A friend drew my attention the other day to a post on the Anglicanorum Coetibus Society blog, which printed an ancient piece of mine from 10 September 2009. I thought it read rather well, but then, I suppose I would, wouldn't I! Anyway, here it is again, unchanged. PLEASE remember its date!

 The other day, in Fr Ker's admirable biography of Mr Newman, I found a diverting error in the Index. Nothing less than a description of Cardinal Manning as Archbishop of Canterbury.

Ah, the might-have-beens of History. Today, I would remind you of Manning's bad-tempered criticism of Newman; that with Newman, even after his reception into Full Communion, it was still the same old Anglican, Oxford, Patristic tone. We can do worse than recall this as we approach the beatification of that very great man. This may irritate some readers, but since this is my blog I will say it all the same: the whole point of Newman is that Manning was right; he never ceased to be an Anglican; that is to say, a superb exemplar of all that was best, God-given, grace-given, wholesome, and holy, in the life of the Provinces of Canterbury and York while in separation from the Voice of Peter. When he put off all that was schismatic, separatist, narrow, flawed, partial, heretical, in the ethos he imbibed from the Church of England, he was free to be more perfectly and fully Anglican than ever he had been before.

Because there is more to say about 'Anglicanism' than I said in yesterday's post. An Anglicanism which purports to be a doctrinally distinctive, even a superior, form of Christianity: yes, it is a diabolical mirage. But in the unhappy centuries of our separation from Peter, grace was not stopped up. A tone emerged; a style, a way of doing theology, of living the Christian life, which in itself is by no means unCatholic; a sober tone, a careful tone, a tone which read deeply and with understanding in the Fathers and looked to Byzantium and beyond as well as to Rome.

I know I surprised some readers and enraged others not long ago by describing Benedict XVI as the first Anglican Pope. But I believe it is wonderfully providential that it falls to this man to raise his fellow-Anglican John Henry Newman to the Altars of the Church. Have you read the Ordinary Teaching that this pope gives week by week? His sympathetic exposition of the Fathers of East, West, Syria? When you read his own theologising, can you avoid a feeling (I can't) that you are reading one of the Fathers; that you have picked up a volume of Migne ... you aren't quite sure whether it's from the PG or the PL, and you're even less certain which volume it might be, but anyway, that's the corner of Bodley that you're sitting in, and out of the window there's Newman's Church of S Mary, with his college of Oriel just beyond. And it is very easy to feel that it would be the most natural thing in the world to raise your head from your desk in the Patristics Room and see, in the chair opposite you, the diffident, erudite face of Professor Ratzinger, verifying a reference or two before hitching an ancient MA gown round his shoulders and scuttling through the traffic in the High back to his lodgings in Tom Quad.

Anglicanism as some self-important separatist codswallop that prides itself in its separation from the Successor of Peter: let's flush it away fast. But then the cry can go up: "Anglicanism is dead! Long live Anglicanism!"

◆ **Task data**:
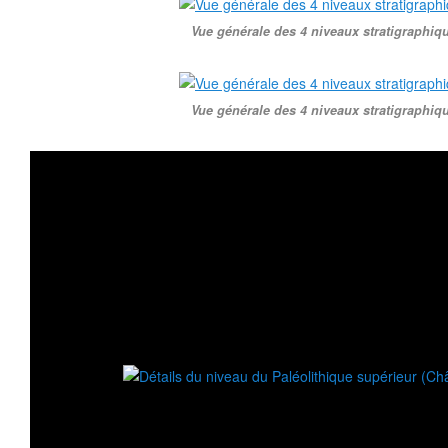
Vue générale des 4 niveaux stratigraphiq
Vue générale des 4 niveaux stratigraphiq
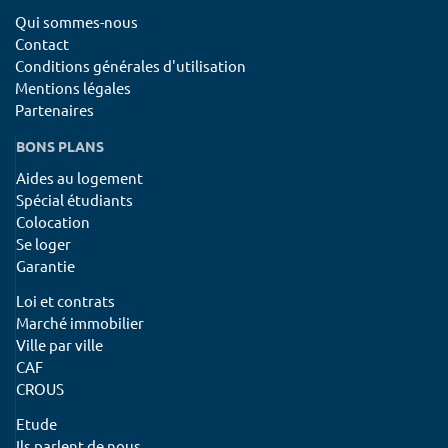
Qui sommes-nous
Contact
Conditions générales d'utilisation
Mentions légales
Partenaires
BONS PLANS
Aides au logement
Spécial étudiants
Colocation
Se loger
Garantie
Loi et contrats
Marché immobilier
Ville par ville
CAF
CROUS
Etude
Ils parlent de nous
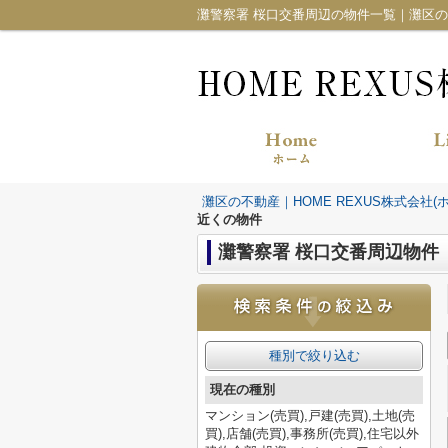
灘警察署 桜口交番周辺の物件一覧｜灘区の不
灘区の不動産｜HOME REXUS株式会社(
近くの物件
灘警察署 桜口交番周辺物件
種別で絞り込む
現在の種別
マンション(売買),戸建(売買),土地(売
買),店舗(売買),事務所(売買),住宅以外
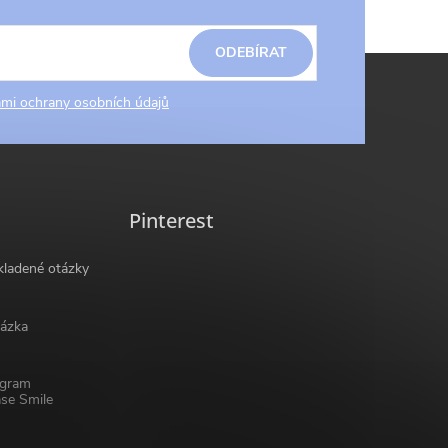
ODEBÍRAT
mi ochrany osobních údajů
Pinterest
kladené otázky
ázka
ogram
se Smile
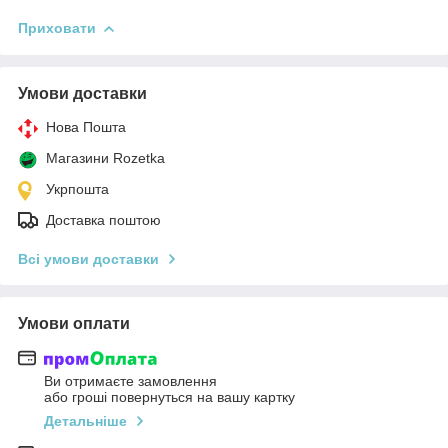
Приховати
Умови доставки
Нова Пошта
Магазини Rozetka
Укрпошта
Доставка поштою
Всі умови доставки
Умови оплати
Ви отримаєте замовлення
або гроші повернуться на вашу картку
Детальніше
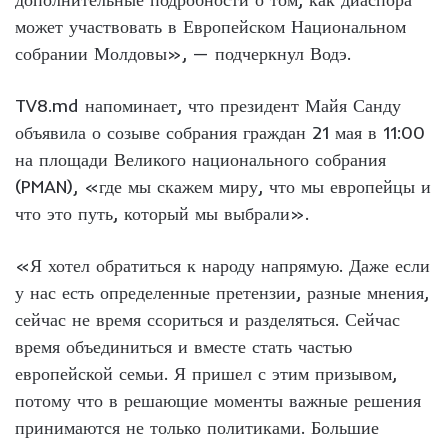
может участвовать в Европейском Национальном
собрании Молдовы», — подчеркнул Водэ.
TV8.md напоминает, что президент Майя Санду
объявила о созыве собрания граждан 21 мая в 11:00
на площади Великого национального собрания
(PMAN), «где мы скажем миру, что мы европейцы и
что это путь, который мы выбрали».
«Я хотел обратиться к народу напрямую. Даже если
у нас есть определенные претензии, разные мнения,
сейчас не время ссориться и разделяться. Сейчас
время объединиться и вместе стать частью
европейской семьи. Я пришел с этим призывом,
потому что в решающие моменты важные решения
принимаются не только политиками. Большие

◆ **Exercise set**:
a - Decide whether each statement agrees with the blog post on Newman and Anglicanism. Answer yes or no for each, quoting the words of the post that decide it. (i) The index of Fr Ker's biography of Newman describes Cardinal Manning as Archbishop of Canterbury. (ii) The writer once described Benedict XVI as the last Anglican Pope. (iii) The piece reprinted in the post dates from 10 September 2009.
b - Convert the lines of the records into a JSON list of strings, one string per line, without blank lines. Start at the line containing "Qui sommes-nous", end at the last line of the records, and leave out the pictures.
The records bear no relation to the text.

◆ **Written answers**:
a -
(i) Yes: "Nothing less than a description of Cardinal Manning as Archbishop of Canterbury."
(ii) No: "describing Benedict XVI as the first Anglican Pope"
(iii) Yes: "printed an ancient piece of mine from 10 September 2009"

b -
[
  "Qui sommes-nous",
  "Contact",
  "Conditions générales d'utilisation",
  "Mentions légales",
  "Partenaires",
  "BONS PLANS",
  "Aides au logement",
  "Spécial étudiants",
  "Colocation",
  "Se loger",
  "Garantie",
  "Loi et contrats",
  "Marché immobilier",
  "Ville par ville",
  "CAF",
  "CROUS",
  "Etude",
  "Ils parlent de nous",
  "灘警察署 桜口交番周辺の物件一覧｜灘区の不",
  "灘区の不動産｜HOME REXUS株式会社(",
  "近くの物件",
  "灘警察署 桜口交番周辺物件",
  "種別で絞り込む",
  "現在の種別",
  "マンション(売買),戸建(売買),土地(売",
  "買),店舗(売買),事務所(売買),住宅以外",
  "ODEBÍRAT",
  "mi ochrany osobních údajů",
  "Pinterest",
  "kladené otázky",
  "ázka",
  "ogram",
  "se Smile",
  "Приховати",
  "Умови доставки",
  "Нова Пошта",
  "Магазини Rozetka",
  "Укрпошта",
  "Доставка поштою",
  "Всі умови доставки",
  "Умови оплати",
  "Ви отримаєте замовлення",
  "або гроші повернуться на вашу картку",
  "Детальніше",
  "может участвовать в Европейском Национальном",
  "собрании Молдовы», — подчеркнул Водэ.",
  "TV8.md напоминает, что президент Майя Санду",
  "объявила о созыве собрания граждан 21 мая в 11:00",
  "на площади Великого национального собрания",
  "(PMAN), «где мы скажем миру, что мы европейцы и",
  "что это путь, который мы выбрали».",
  "«Я хотел обратиться к народу напрямую. Даже если",
  "у нас есть определенные претензии, разные мнения,",
  "сейчас не время ссориться и разделяться. Сейчас",
  "время объединиться и вместе стать частью",
  "европейской семьи. Я пришел с этим призывом,",
  "потому что в решающие моменты важные решения",
  "принимаются не только политиками. Большие"
]